The ODT reports:
A proposal to slash the size of the Fonterra board from 13 to nine came in for hot debate by shareholders at the co-operative’s annual meeting yesterday in the small Waikato town of Waitoa.
Former directors Colin Armer and Greg Gent put forward the suggestion for a smaller board in order to make a ”fitter, leaner, more agile Fonterra”, saying the move would improve board efficiency and decision-making. The pair said boards with double-digit numbers were rare and having six elected board members and three appointed would ensure there were ”no passengers on board”.

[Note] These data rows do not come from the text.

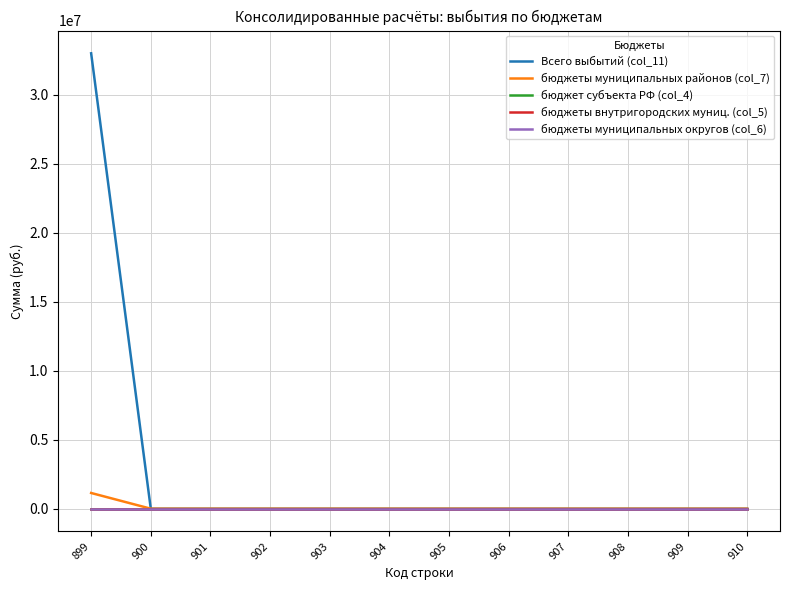

Which category has the lowest value in the бюджеты внутригородских муниц. (col_5) series?

899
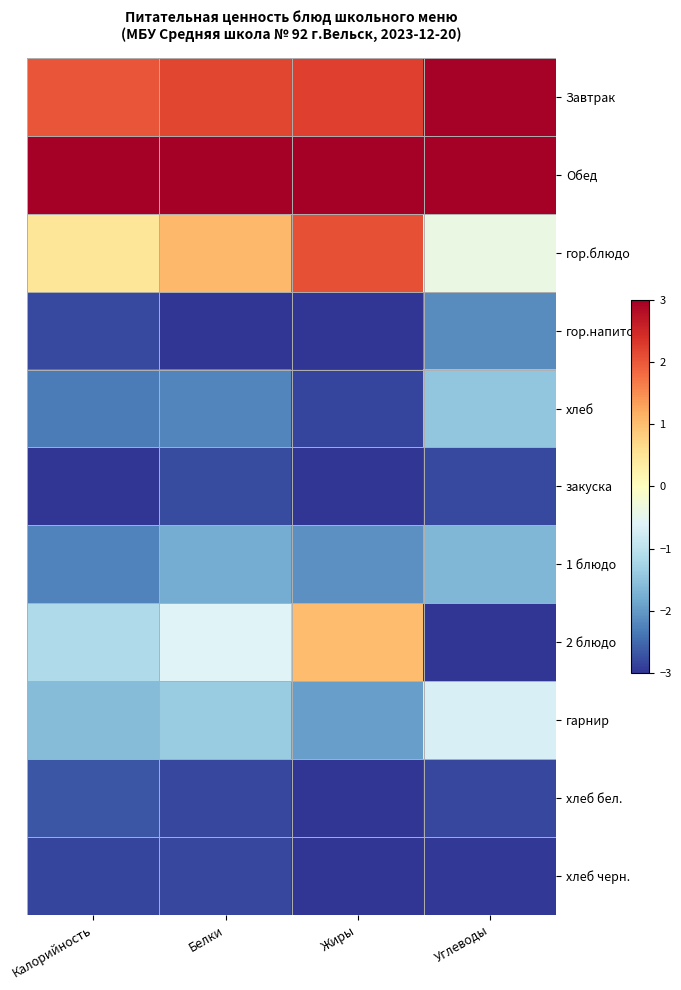

How many categories are shown in the chart?

4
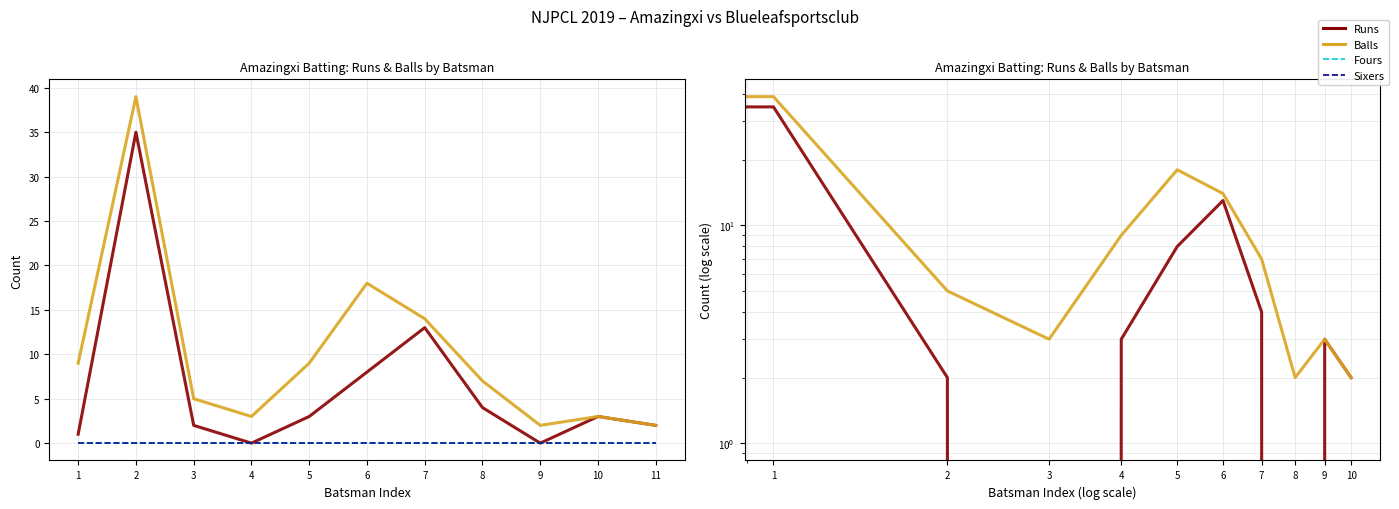

Is it true that Balls equals 7 at 7?

True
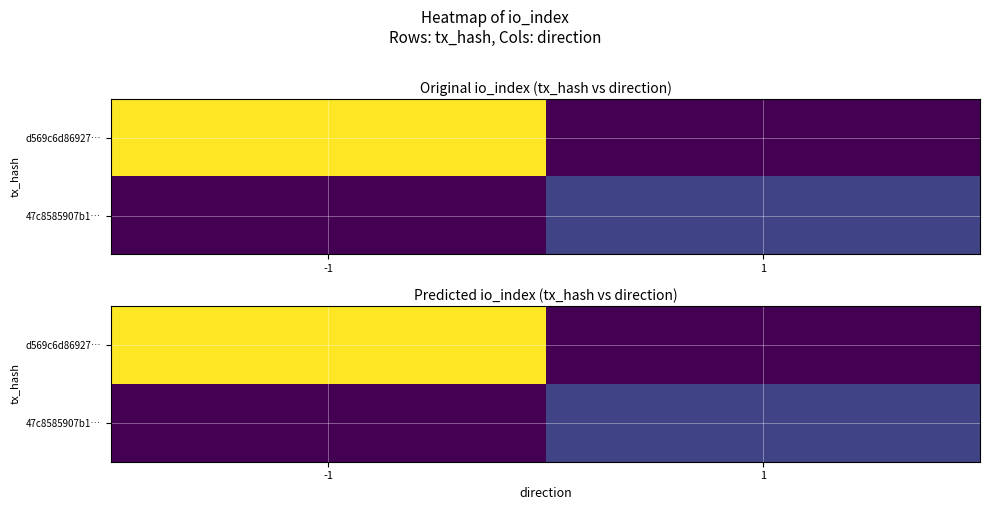

How many values in the 47c8585907b1… series are below 13?

1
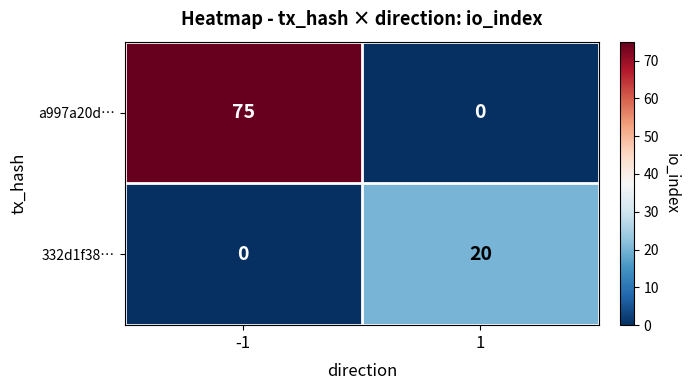

How many series are shown in this chart?

2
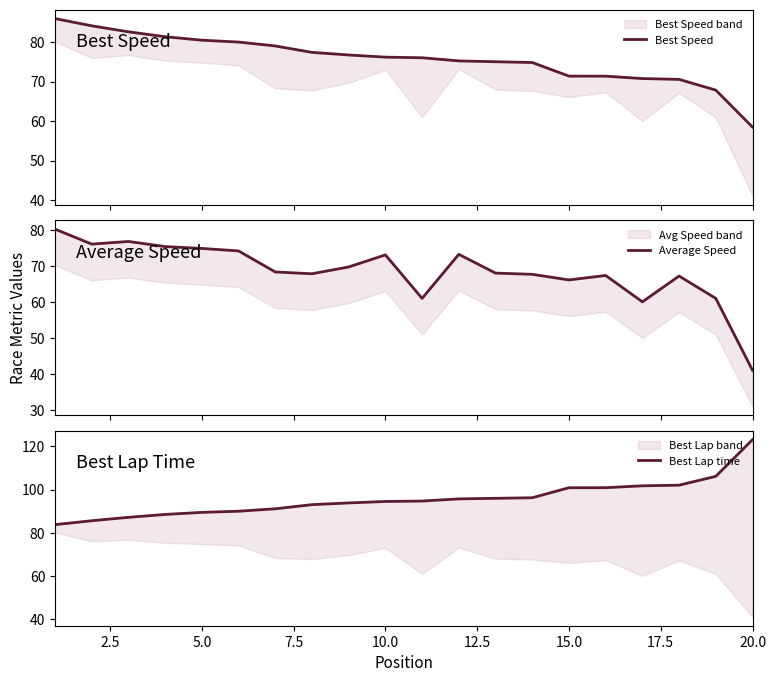

What are all the series names shown in the legend?

Best Speed, Average Speed, Best Lap time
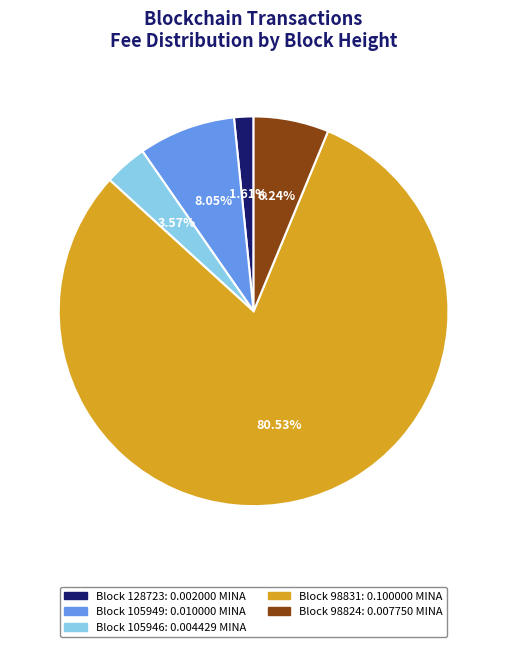

To the nearest percent, what is the average slice percentage?

20%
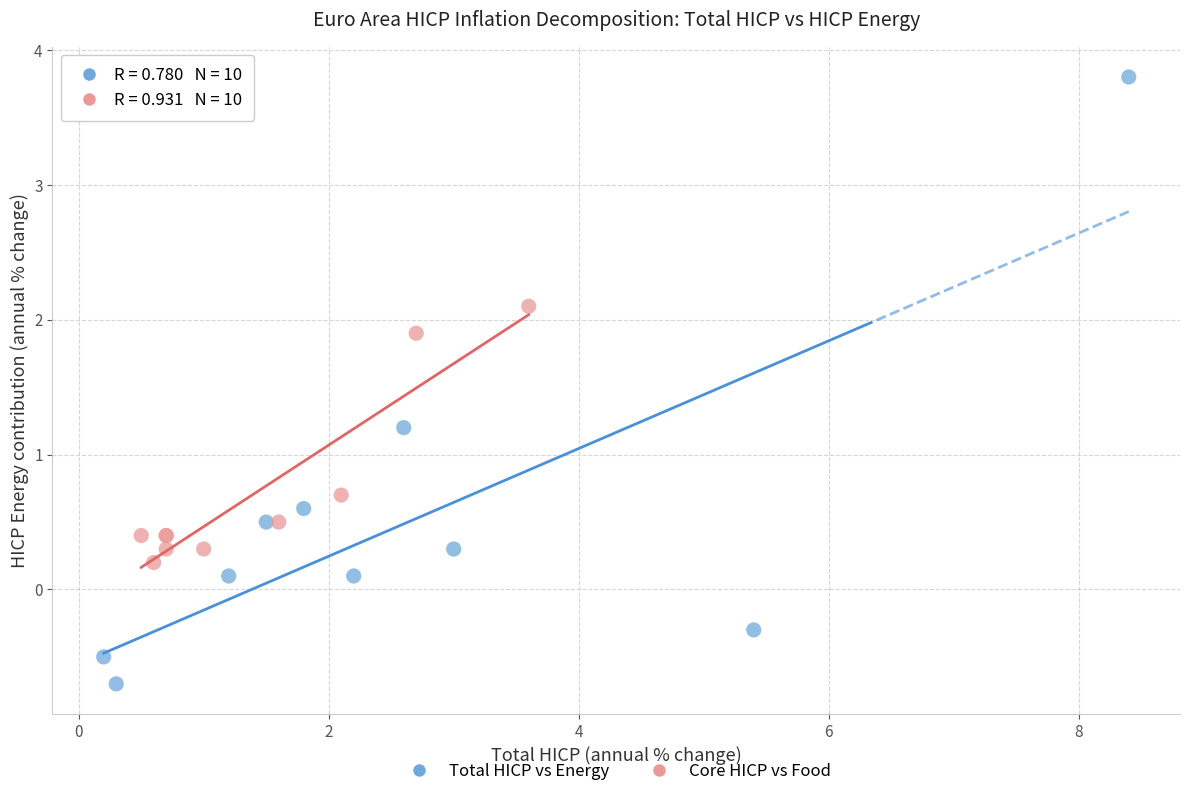

Which series has the widest spread of Y values?

Total HICP vs Energy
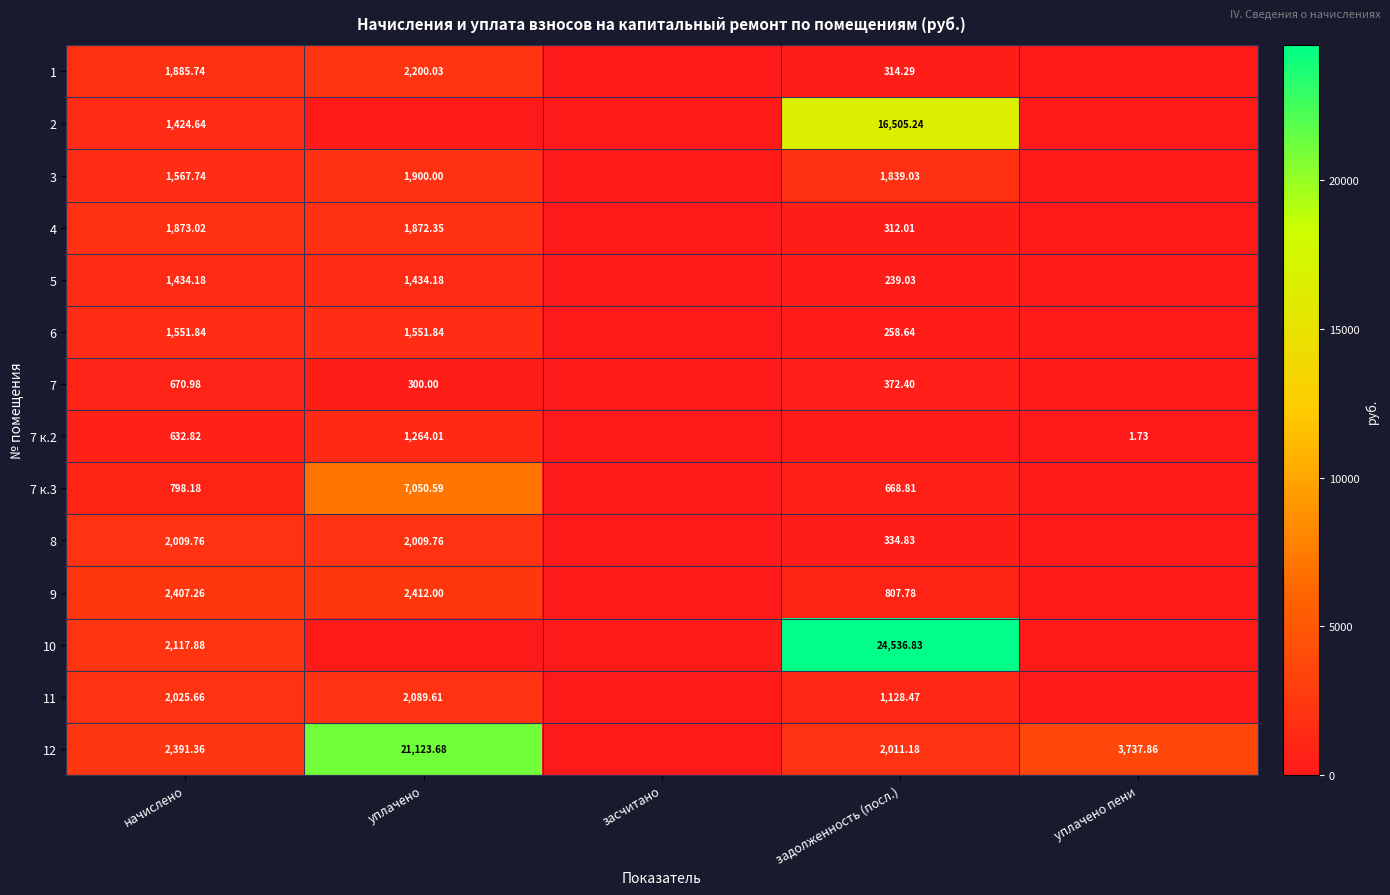

Between задолженность (посл.) and начислено, which is larger?

начислено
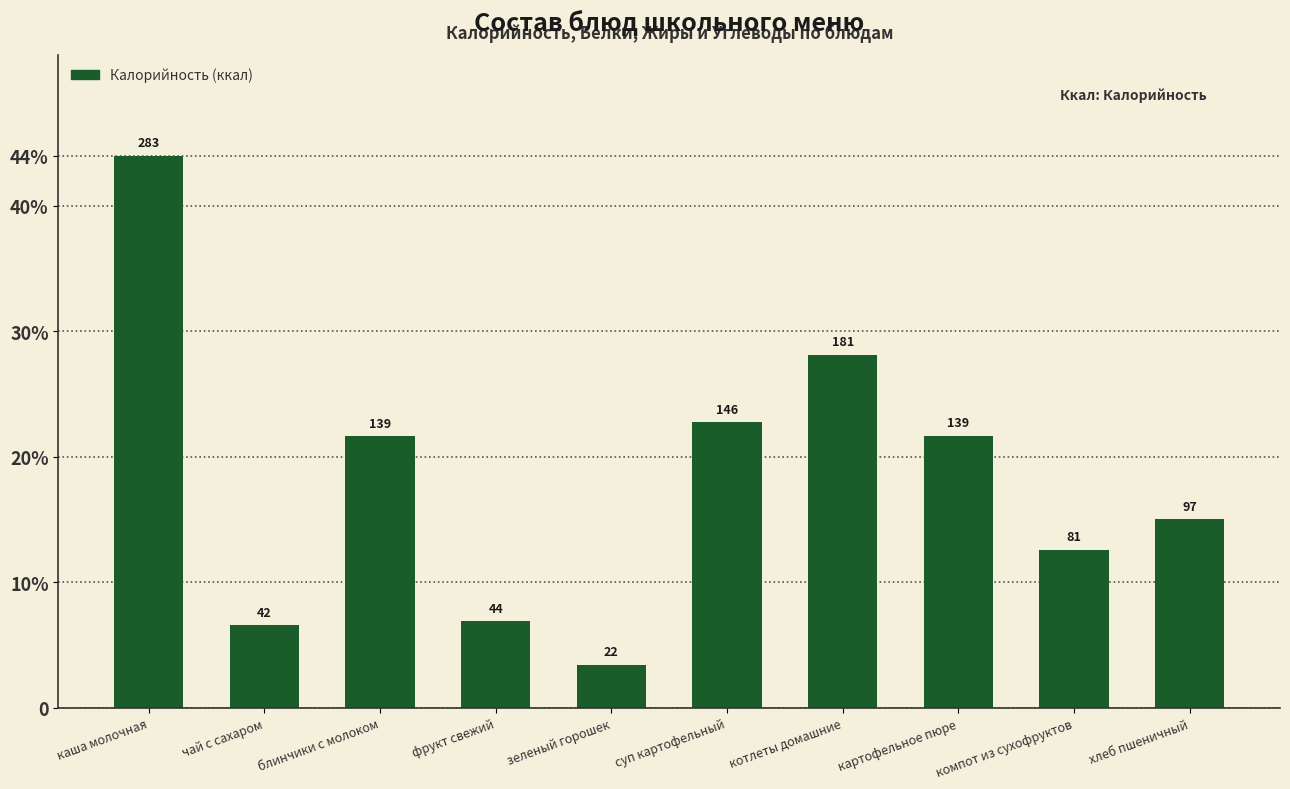

Does the chart contain any negative values?

No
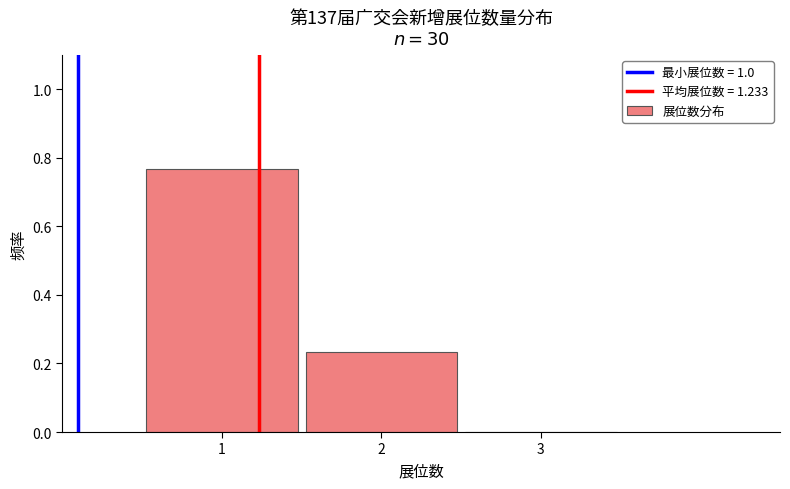

Which range on the x-axis has the tallest bar?

0.5 to 1.5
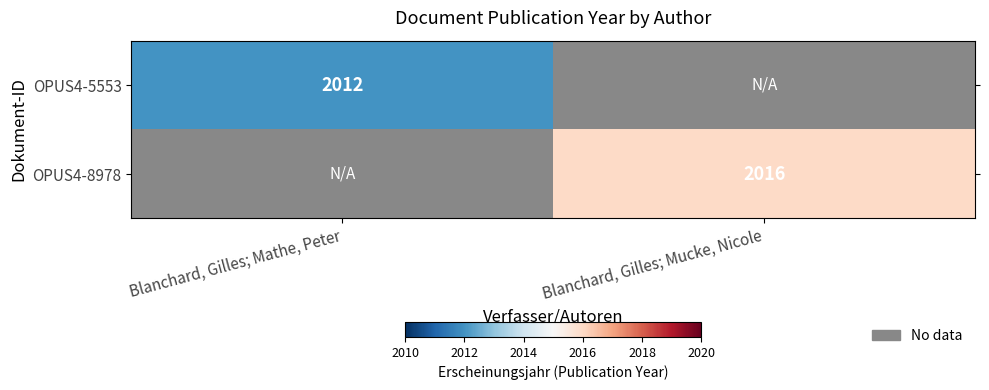

True or false: OPUS4-5553 has a value of 996 at Blanchard, Gilles; Mathe, Peter.

False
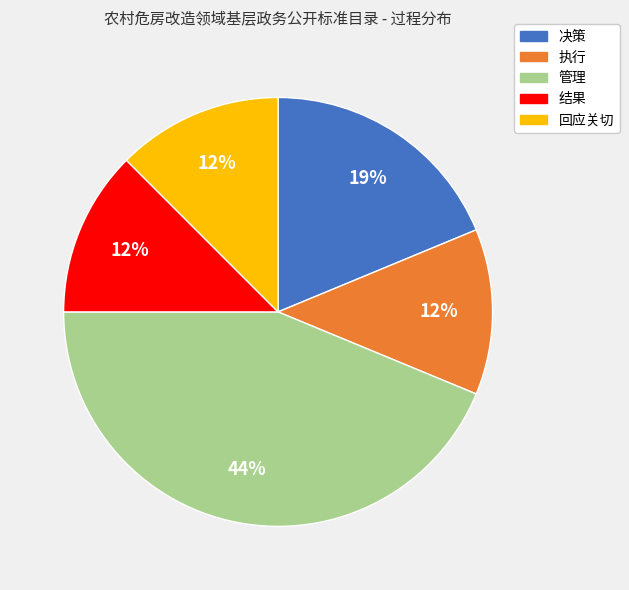

To the nearest percent, what percentage of the pie is 决策?

19%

The resolution received 54% support from postal and electronic voting and a resounding applause from shareholders at the meeting but to succeed, it needs to achieve 75% support from voting shareholders along with 50% support from shareholder councillors.
The proposal may not have met the constitutional threshold, but the fact a majority of farmers backed it should not be ignored by the board.
There is much research that shows the best size for a board is from five to nine members. Fewer than five means you may not get a strong enough exchange of views. More than nine and it gets fragmented, and the risk is a sub-set of the board start making the real decisions.
The resolution was opposed by the board and Shareholders’ Council, which both said a governance review already under way was a better option. Shareholders have been told the review means an information booklet is sent to them early next year, farmer consultations in February, and a May-June vote at a special meeting.
A smaller board won’t life the international price of dairy. But it is worth doing.